### Dataset extract
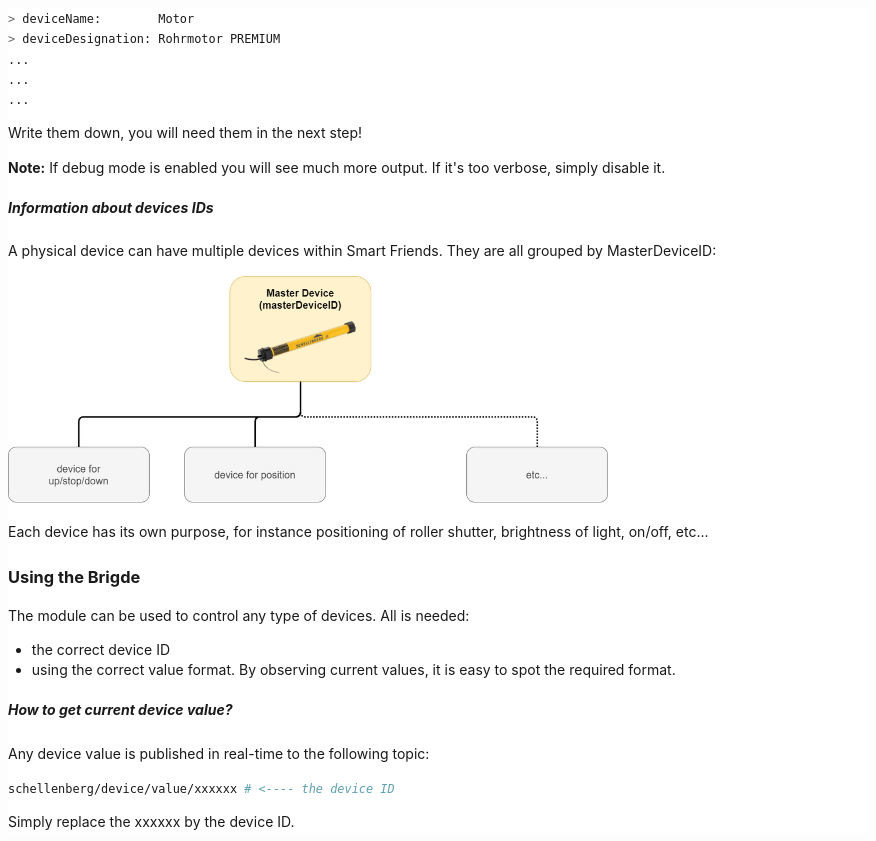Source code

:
 ```bash
> deviceName:        Motor
> deviceDesignation: Rohrmotor PREMIUM
...
...
...
```
Write them down, you will need them in the next step!

**Note:** If debug mode is enabled you will see much more output. If it's too verbose, simply disable it.

##### Information about devices IDs
A physical device can have multiple devices within Smart Friends. They are all grouped by MasterDeviceID:

<img src="images/doc02.png" width="600">

Each device has its own purpose, for instance positioning of roller shutter, brightness of light, on/off, etc...

### Using the Brigde

The module can be used to control any type of devices. 
All is needed:
- the correct device ID
- using the correct value format. By observing current values, it is easy to spot the required format.

##### How to get current device value?

Any device value is published in real-time to the following topic:

```bash
schellenberg/device/value/xxxxxx # <---- the device ID
```

Simply replace the xxxxxx by the device ID. 
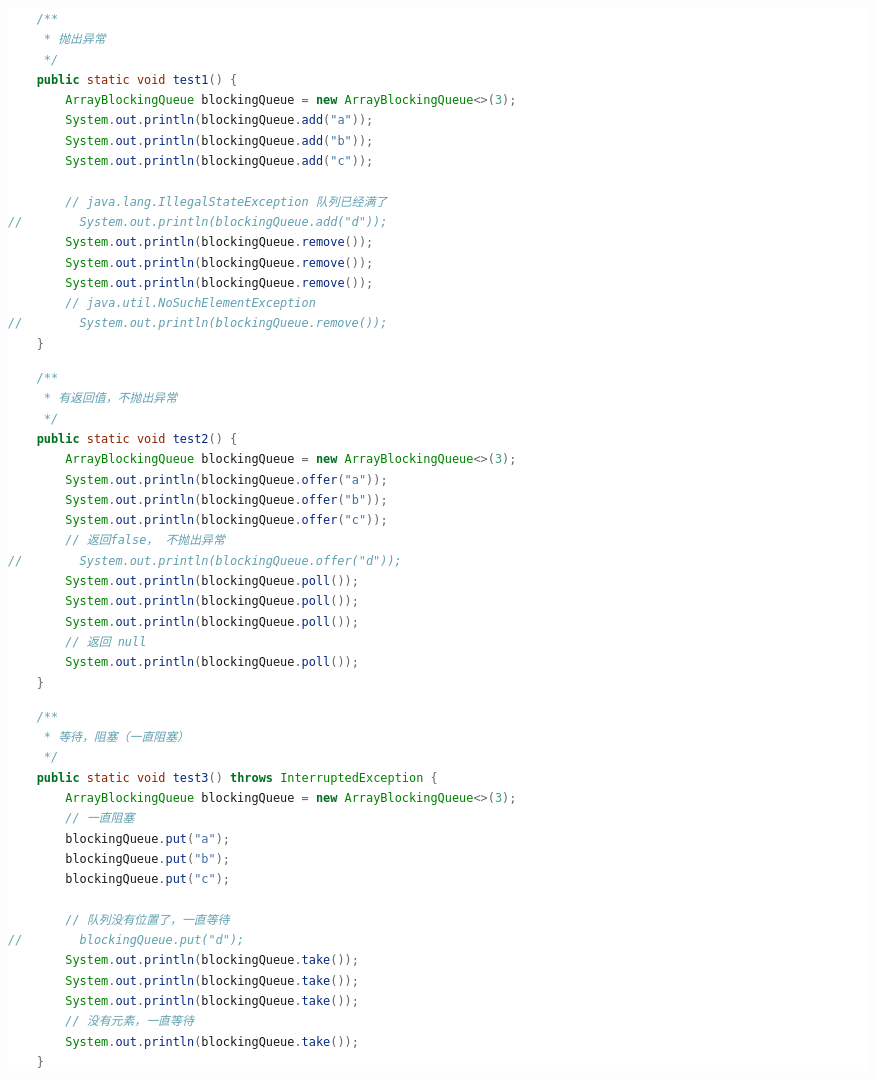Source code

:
 ```java
    /**
     * 抛出异常
     */
    public static void test1() {
        ArrayBlockingQueue blockingQueue = new ArrayBlockingQueue<>(3);
        System.out.println(blockingQueue.add("a"));
        System.out.println(blockingQueue.add("b"));
        System.out.println(blockingQueue.add("c"));

        // java.lang.IllegalStateException 队列已经满了
//        System.out.println(blockingQueue.add("d"));
        System.out.println(blockingQueue.remove());
        System.out.println(blockingQueue.remove());
        System.out.println(blockingQueue.remove());
        // java.util.NoSuchElementException
//        System.out.println(blockingQueue.remove());
    }
```

```java
    /**
     * 有返回值，不抛出异常
     */
    public static void test2() {
        ArrayBlockingQueue blockingQueue = new ArrayBlockingQueue<>(3);
        System.out.println(blockingQueue.offer("a"));
        System.out.println(blockingQueue.offer("b"));
        System.out.println(blockingQueue.offer("c"));
        // 返回false， 不抛出异常
//        System.out.println(blockingQueue.offer("d"));
        System.out.println(blockingQueue.poll());
        System.out.println(blockingQueue.poll());
        System.out.println(blockingQueue.poll());
        // 返回 null
        System.out.println(blockingQueue.poll());
    }
```

```java
    /**
     * 等待，阻塞（一直阻塞）
     */
    public static void test3() throws InterruptedException {
        ArrayBlockingQueue blockingQueue = new ArrayBlockingQueue<>(3);
        // 一直阻塞
        blockingQueue.put("a");
        blockingQueue.put("b");
        blockingQueue.put("c");

        // 队列没有位置了，一直等待
//        blockingQueue.put("d");
        System.out.println(blockingQueue.take());
        System.out.println(blockingQueue.take());
        System.out.println(blockingQueue.take());
        // 没有元素，一直等待
        System.out.println(blockingQueue.take());
    }

```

### What you are asked to do
Before copying the material, set its pictures aside; then transcribe it word for word.

### Output of the exercise
Source code

:
 ```bash
> deviceName:        Motor
> deviceDesignation: Rohrmotor PREMIUM
...
...
...
```
Write them down, you will need them in the next step!

**Note:** If debug mode is enabled you will see much more output. If it's too verbose, simply disable it.

##### Information about devices IDs
A physical device can have multiple devices within Smart Friends. They are all grouped by MasterDeviceID:

<img src="images/doc02.png" width="600">

Each device has its own purpose, for instance positioning of roller shutter, brightness of light, on/off, etc...

### Using the Brigde

The module can be used to control any type of devices. 
All is needed:
- the correct device ID
- using the correct value format. By observing current values, it is easy to spot the required format.

##### How to get current device value?

Any device value is published in real-time to the following topic:

```bash
schellenberg/device/value/xxxxxx # <---- the device ID
```

Simply replace the xxxxxx by the device ID. 
Source code

:
 ```java
    /**
     * 抛出异常
     */
    public static void test1() {
        ArrayBlockingQueue blockingQueue = new ArrayBlockingQueue<>(3);
        System.out.println(blockingQueue.add("a"));
        System.out.println(blockingQueue.add("b"));
        System.out.println(blockingQueue.add("c"));

        // java.lang.IllegalStateException 队列已经满了
//        System.out.println(blockingQueue.add("d"));
        System.out.println(blockingQueue.remove());
        System.out.println(blockingQueue.remove());
        System.out.println(blockingQueue.remove());
        // java.util.NoSuchElementException
//        System.out.println(blockingQueue.remove());
    }
```

```java
    /**
     * 有返回值，不抛出异常
     */
    public static void test2() {
        ArrayBlockingQueue blockingQueue = new ArrayBlockingQueue<>(3);
        System.out.println(blockingQueue.offer("a"));
        System.out.println(blockingQueue.offer("b"));
        System.out.println(blockingQueue.offer("c"));
        // 返回false， 不抛出异常
//        System.out.println(blockingQueue.offer("d"));
        System.out.println(blockingQueue.poll());
        System.out.println(blockingQueue.poll());
        System.out.println(blockingQueue.poll());
        // 返回 null
        System.out.println(blockingQueue.poll());
    }
```

```java
    /**
     * 等待，阻塞（一直阻塞）
     */
    public static void test3() throws InterruptedException {
        ArrayBlockingQueue blockingQueue = new ArrayBlockingQueue<>(3);
        // 一直阻塞
        blockingQueue.put("a");
        blockingQueue.put("b");
        blockingQueue.put("c");

        // 队列没有位置了，一直等待
//        blockingQueue.put("d");
        System.out.println(blockingQueue.take());
        System.out.println(blockingQueue.take());
        System.out.println(blockingQueue.take());
        // 没有元素，一直等待
        System.out.println(blockingQueue.take());
    }

```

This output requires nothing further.